Question

If AP and AQ are the two tangents to a circle with centre 'O' so that $\angle POQ$ = 120°, then$\angle PAQ$ is equal to ___.

• A. 70$°$
• B. 60$°$
• C. 80$°$
• D. 90$°$

Answer 1

The correct option is B 60$°$

By Theorem- If two tangents AP and AQ are drawn to a circle with centre O from an external point A, then$\angle PAQ=2\angle OPQ=2OQP$
(or) $\angle OPQ=\angle OQP=\frac{1}{2}\times \angle PAQ$.

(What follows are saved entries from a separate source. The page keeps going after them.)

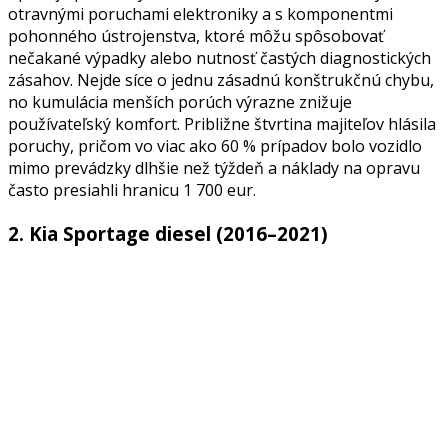
otravnými poruchami elektroniky a s komponentmi
pohonného ústrojenstva, ktoré môžu spôsobovať
nečakané výpadky alebo nutnosť častých diagnostických
zásahov. Nejde síce o jednu zásadnú konštrukčnú chybu,
no kumulácia menších porúch výrazne znižuje
používateľský komfort. Približne štvrtina majiteľov hlásila
poruchy, pričom vo viac ako 60 % prípadov bolo vozidlo
mimo prevádzky dlhšie než týždeň a náklady na opravu
často presiahli hranicu 1 700 eur.
2. Kia Sportage diesel (2016–2021)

If we join P and Q then we get a $△$ $POQ$.
$\because$ Sum of angles in a triangle is equal to ${180}^{\circ }$
$\therefore$ $\angle POQ+\angle OPQ+\angle OQP={180}^{\circ }$
on substituting $\angle OPQand\angle OQP$
we get,
$\angle POQ$ + $\frac{1}{2}$$\angle PAQ$ + $\frac{1}{2}$$\angle PAQ$ = ${180}^{\circ }$
Given, $\angle POQ={120}^0$
$\therefore$ ${120}^0+\angle PAQ={180}^0$
$\Rightarrow$ $\angle PAQ={60}^0$